Wait Listed by Jail-9

"California state and local officials already reeling from budget cuts and public-safety layoffs, are struggling with a federal order to release about 40,000 inmates to reduce prison overcrowding and bracing for the impact on their communities. State officials have said they will appeal the decision, but as a contingency are cobbling together proposals to comply with the order. At the same time, cash-strapped local governments in places such as Los Angeles and Fresno are grappling with how to monitor and support thousands of released inmates at a time of scaled-down police forces and underfunded social-services programs. ... California Attorney General Jerry Brown has said he plans to appeal to the US Supreme Court. ... It is unclear how officials will execute the court's decision. The California Department of Corrections and Rehabilitation said it is working on proposals to reduce the prison population, but those plans need to be approved by the legislature. If the state doesn't comply with the order, it could be held in contempt and fined. ... The department suggests deporting illegal-immigrant inmates and allowing some low-level offenders to serve the final year of their sentences under house arrest. In addition, the state would reduce sentences of inmates who complete prison rehabilitation programs. ... Some local governments say they are unsure how they will support new parolees and an influx to their county jails at a time when their own budgets have been hit by the recession and the state's financial woes", Bobby White and Ryan Knutson at the WSJ, 7 August 2009, link:

The waiting list for jail keeps growing. Now is California's "Hour of Decision", as Billy Graham would say. Free the prisoners!

1 comment:

Anonymous said...

Exactly IA. Here's a lookback:

"I'm dubious that it's a good idea for the state to embrace" private prisons, said Steve Fama, an attorney with the nonprofit inmate advocacy group Prison Law Office near San Quentin. Prisons are "a core state function," he said.

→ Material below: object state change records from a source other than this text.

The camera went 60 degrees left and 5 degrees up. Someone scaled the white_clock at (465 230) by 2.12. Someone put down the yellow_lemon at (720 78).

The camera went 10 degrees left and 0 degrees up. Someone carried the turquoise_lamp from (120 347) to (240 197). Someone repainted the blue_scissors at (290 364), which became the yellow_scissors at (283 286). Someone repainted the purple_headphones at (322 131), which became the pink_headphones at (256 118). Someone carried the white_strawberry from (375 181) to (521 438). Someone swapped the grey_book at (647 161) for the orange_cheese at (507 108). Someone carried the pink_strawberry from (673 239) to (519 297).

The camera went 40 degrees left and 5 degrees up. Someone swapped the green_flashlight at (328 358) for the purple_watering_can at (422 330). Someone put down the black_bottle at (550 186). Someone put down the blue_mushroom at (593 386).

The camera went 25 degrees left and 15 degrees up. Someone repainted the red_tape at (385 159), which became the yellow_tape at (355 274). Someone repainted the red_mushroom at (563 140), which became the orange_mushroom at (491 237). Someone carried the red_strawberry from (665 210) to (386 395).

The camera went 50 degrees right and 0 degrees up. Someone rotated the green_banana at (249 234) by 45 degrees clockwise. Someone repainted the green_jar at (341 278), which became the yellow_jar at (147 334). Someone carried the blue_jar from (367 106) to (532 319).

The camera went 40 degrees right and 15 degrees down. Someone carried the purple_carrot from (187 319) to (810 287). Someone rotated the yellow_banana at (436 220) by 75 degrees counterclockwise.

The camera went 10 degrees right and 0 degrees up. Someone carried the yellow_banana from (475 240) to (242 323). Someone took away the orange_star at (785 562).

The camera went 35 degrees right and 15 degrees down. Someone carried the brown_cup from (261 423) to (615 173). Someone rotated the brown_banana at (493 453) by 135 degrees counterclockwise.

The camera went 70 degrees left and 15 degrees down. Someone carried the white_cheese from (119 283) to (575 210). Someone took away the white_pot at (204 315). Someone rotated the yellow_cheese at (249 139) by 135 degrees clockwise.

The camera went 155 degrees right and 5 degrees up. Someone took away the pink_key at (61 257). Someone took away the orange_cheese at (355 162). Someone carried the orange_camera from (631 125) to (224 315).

The governor should control the prison population by releasing nonviolent offenders and reducing parole revocations, not by building more prisons and sending inmates to other states, Fama said.

California is one of at least 30 states that have turned to the private prison industry for help after realizing that they couldn't build enough prisons to keep pace with a flood of new inmates as lawmakers passed ever-tougher sentencing laws.

Over the last decade, the number of inmate beds in private prisons has jumped sixfold to about 112,000 in mid-2006, according to the U.S. Bureau of Justice Statistics. Most of the growth was at three major operators -- Corrections Corp., Boca Raton, Fla.-based Geo Group and Houston-based Cornell Cos.

"We think we can play a significant role in a solution to the problem" in California, said Tony Grande, Corrections Corp.'s vice president for state government relations. So far, California has sent 317 prisoners to Arizona, 312 to Mississippi and 80 to Tennessee.

Prison industry analysts, impressed with the growing demand for private prison beds, are upbeat. The stocks of the three big companies have shown solid growth this year. "We remain bullish," said Jeffrey T. Kessler, a Lehman Bros. equity researcher in a recent report."